(Dataset excerpts Opens)

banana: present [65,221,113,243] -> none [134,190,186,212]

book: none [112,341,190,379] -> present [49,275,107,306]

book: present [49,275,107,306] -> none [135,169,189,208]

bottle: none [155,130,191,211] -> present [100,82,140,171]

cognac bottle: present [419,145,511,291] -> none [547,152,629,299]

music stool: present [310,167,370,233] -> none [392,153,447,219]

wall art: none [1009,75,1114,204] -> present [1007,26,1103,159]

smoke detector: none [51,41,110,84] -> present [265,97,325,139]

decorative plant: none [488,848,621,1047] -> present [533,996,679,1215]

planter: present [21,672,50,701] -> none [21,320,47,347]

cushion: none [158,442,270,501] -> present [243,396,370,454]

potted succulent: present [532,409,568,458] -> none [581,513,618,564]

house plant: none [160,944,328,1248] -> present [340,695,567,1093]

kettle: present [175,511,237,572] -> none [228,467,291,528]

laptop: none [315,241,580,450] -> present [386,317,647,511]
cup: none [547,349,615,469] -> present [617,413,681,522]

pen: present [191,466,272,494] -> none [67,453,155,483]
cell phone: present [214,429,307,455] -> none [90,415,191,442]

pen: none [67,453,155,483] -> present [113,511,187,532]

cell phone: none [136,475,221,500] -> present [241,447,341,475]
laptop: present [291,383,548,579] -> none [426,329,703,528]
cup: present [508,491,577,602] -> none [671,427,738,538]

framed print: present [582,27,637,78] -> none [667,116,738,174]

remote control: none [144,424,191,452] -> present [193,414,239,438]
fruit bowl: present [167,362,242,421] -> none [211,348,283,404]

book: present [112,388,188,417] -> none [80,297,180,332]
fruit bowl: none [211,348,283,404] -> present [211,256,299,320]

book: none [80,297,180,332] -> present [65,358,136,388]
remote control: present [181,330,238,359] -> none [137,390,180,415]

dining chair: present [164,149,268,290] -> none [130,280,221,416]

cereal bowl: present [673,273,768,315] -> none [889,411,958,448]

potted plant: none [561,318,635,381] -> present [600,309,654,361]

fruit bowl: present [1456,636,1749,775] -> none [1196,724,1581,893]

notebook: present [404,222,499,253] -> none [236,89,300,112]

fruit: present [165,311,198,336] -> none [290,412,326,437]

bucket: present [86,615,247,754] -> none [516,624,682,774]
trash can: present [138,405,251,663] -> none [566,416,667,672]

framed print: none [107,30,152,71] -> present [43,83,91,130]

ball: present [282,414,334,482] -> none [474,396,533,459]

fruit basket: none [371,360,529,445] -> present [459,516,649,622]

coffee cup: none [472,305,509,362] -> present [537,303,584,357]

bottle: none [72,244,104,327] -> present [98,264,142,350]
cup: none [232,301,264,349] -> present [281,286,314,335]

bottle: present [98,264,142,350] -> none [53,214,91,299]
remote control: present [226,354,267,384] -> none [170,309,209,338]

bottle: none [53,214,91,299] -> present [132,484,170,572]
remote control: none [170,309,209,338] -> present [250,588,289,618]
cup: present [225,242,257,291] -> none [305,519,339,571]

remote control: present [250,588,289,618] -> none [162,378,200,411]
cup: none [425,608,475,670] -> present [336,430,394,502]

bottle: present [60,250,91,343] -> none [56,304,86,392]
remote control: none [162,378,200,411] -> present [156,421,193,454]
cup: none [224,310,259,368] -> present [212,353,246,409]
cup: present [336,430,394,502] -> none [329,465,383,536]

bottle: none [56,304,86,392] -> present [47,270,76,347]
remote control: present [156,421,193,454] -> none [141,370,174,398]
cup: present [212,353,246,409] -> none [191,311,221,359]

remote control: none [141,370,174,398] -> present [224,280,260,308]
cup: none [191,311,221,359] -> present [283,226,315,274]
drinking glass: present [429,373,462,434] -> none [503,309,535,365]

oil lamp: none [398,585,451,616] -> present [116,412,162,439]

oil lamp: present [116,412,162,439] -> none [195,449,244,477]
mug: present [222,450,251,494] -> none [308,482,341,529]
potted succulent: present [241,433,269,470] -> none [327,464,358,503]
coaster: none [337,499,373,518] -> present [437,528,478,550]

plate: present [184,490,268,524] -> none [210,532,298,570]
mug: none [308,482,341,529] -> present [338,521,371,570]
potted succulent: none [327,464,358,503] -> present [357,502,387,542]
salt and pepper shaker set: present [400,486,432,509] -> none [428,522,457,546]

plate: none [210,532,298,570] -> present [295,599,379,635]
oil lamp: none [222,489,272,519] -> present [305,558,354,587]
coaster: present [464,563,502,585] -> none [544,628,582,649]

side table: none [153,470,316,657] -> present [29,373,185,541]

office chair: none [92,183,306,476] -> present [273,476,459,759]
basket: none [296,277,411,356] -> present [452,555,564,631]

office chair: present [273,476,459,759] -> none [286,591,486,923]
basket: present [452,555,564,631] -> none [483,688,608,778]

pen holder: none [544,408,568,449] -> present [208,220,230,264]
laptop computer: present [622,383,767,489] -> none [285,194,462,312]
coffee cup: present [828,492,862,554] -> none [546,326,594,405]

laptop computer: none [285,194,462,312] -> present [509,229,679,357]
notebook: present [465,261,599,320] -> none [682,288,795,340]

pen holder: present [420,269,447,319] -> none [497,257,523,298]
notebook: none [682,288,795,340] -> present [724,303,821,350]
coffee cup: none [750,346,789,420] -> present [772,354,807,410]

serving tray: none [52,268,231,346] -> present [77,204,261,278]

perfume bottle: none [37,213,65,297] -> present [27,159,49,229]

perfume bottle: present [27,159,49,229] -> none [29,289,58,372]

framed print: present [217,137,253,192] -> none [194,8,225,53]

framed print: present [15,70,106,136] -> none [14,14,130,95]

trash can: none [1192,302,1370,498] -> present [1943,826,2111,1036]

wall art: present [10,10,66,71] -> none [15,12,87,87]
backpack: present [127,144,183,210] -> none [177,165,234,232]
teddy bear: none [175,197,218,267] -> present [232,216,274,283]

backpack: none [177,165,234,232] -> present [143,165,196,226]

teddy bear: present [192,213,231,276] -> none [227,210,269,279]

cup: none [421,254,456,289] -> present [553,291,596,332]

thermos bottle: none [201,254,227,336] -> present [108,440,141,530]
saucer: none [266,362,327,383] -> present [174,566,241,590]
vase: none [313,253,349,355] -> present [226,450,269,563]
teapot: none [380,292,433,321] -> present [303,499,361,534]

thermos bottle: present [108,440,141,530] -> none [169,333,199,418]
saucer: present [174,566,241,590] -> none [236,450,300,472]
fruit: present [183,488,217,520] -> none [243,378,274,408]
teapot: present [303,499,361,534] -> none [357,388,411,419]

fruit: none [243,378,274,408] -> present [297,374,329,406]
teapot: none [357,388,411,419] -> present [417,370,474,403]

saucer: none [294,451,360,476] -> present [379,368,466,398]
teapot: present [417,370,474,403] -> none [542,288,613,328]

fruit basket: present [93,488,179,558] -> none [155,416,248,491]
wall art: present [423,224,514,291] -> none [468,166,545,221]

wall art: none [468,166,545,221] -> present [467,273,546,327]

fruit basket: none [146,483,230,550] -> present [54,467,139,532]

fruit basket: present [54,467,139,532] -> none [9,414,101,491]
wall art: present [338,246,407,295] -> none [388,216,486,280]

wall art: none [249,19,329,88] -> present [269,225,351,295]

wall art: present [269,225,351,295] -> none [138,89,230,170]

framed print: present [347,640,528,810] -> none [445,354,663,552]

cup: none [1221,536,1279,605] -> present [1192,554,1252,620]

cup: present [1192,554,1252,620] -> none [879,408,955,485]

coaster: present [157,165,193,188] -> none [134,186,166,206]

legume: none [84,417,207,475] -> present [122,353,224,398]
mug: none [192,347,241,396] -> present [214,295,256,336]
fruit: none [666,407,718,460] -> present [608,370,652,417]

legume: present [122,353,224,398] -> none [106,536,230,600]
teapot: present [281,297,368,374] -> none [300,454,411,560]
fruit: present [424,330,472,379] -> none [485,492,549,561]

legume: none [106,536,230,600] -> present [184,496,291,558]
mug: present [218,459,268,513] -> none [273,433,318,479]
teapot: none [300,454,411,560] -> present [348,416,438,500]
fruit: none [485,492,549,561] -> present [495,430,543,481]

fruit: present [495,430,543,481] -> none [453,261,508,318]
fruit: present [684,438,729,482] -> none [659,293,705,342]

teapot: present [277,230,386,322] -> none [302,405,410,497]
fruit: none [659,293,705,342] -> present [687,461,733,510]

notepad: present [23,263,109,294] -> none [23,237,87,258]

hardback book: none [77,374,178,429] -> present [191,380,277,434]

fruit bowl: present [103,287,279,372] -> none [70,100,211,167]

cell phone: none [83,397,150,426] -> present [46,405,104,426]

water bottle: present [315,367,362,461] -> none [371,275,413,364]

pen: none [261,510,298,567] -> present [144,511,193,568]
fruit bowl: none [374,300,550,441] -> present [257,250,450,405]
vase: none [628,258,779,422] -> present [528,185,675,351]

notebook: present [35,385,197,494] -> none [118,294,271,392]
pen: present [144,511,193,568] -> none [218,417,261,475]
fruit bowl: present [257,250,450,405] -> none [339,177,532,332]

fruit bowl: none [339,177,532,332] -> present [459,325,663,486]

(Dataset excerpts Closes)

• Work to be completed: Each line in the data that holds the string "backpack" should be found and copied.

• Written reply:
backpack: present [127,144,183,210] -> none [177,165,234,232]
backpack: none [177,165,234,232] -> present [143,165,196,226]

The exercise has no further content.